Die Narkoseschwester hantiert schon mit der Chloroformmaske, ihre Kolleginnen legen Instrumente bereit und stecken dem Patienten Infusionen. Der Chefarzt streift sich die Handschuhe über und mahnt zur Eile.
»… erhielt ich einen Schuss in den Rücken«, flüstert Nafzger. »Ich rannte sofort ins Treppenhaus und schrie um Hilfe. Ich glaube noch weitere Schüsse gehört zu haben; was weiter vorgefallen ist, weiß ich nicht. Auf welche Namen die Pässe gelautet haben, weiß ich nicht, weil Vollenweider sie nicht laut genug ausgesprochen hat.« Dann dreht der Anästhesist den Hahn auf. Alfred Nafzger, Präsident des Basler Polizeimännervereins und Vorstandsmitglied des Schweizer Polizeimännerverbandes, stirbt einen Tag später, ohne noch einmal das Bewusstsein erlangt zu haben.
15
An jenem Morgen kommt Hedwig Vetter nicht zur Ruhe. In ihrem besten Zimmer liegt ein toter Polizist. Das Treppenhaus ist voller Blut. Die Gäste sind von Pistolenschüssen aufgeschreckt worden. Manche packen eilig ihre Sachen, andere sind schon geflohen. Die Wirtin eilt durch die Korridore auf der Jagd nach ausstehenden Kostgeldern, und dabei schimpft sie auf alles Mögliche, vor allem aber auf die Polizei. Um sieben Uhr dreiundvierzig läutet es an der Tür.
»Alles besetzt!« schreit Hedwig Vetter. Da poltert es, wie nur Polizisten poltern. Sie kramt ihren Schlüssel hervor und schließt auf. Das Beamtenrudel strömt herein, und die Wirtin schnaubt und deutet mit dem Kinn zur Treppe. Allen voran geht der Polizeifotograf. Er macht Bilder vom toten Polizeikorporal Vollenweider, der noch immer mit eingedrückter Melone auf dem Bett liegt. Er fotografiert die zwei aufgeklappten Koffer und das Reisegrammophon und den aufgespannten Damenschirm, den Dorly vor kaum acht Stunden Waldemar mitgegeben hat, und auf den Fotos werden alle diese Sachen blass und verloren wirken wie die Habseligkeiten von Verstorbenen. Dann sind die Kollegen von der Spurensicherung an der Reihe. Sie sammeln Fingerabdrücke und untersuchen die Betten, durchwühlen die Koffer und blättern im Schallplattenalbum.

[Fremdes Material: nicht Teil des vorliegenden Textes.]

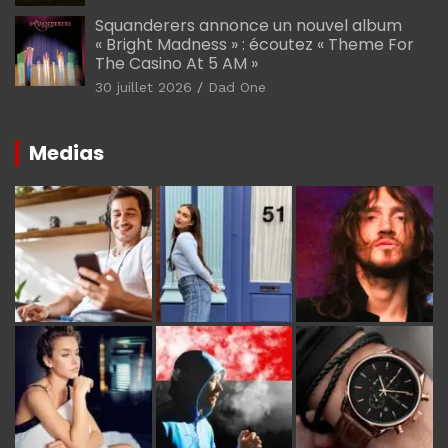
Squanderers annonce un nouvel album
« Bright Madness » : écoutez « Theme For
The Casino At 5 AM »
30 juillet 2026
Dad One
Medias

»Chef! Sehen Sie mal her!« Einer streckt ein Automatenfoto in die Höhe. Es ist eines jener vierzehn Bilder, die Waldemar und Kurt im Photomatonkasten gemacht haben. Das Bild geht mit Sirene und Blaulicht ins Fotolabor, und eine Stunde später liegt es auf jeder Polizeistelle, an jedem Grenzübergang und in jeder Redaktionsstube. Die Untersuchung der Patronenhülsen zu Füßen Vollenweiders ergibt, dass beim Überfall auf die Wever-Bank die gleiche Munition verwendet wurde. Unter den Matratzen kommen zwei graugrüne Regenmäntel und zwei Autobrillen zum Vorschein.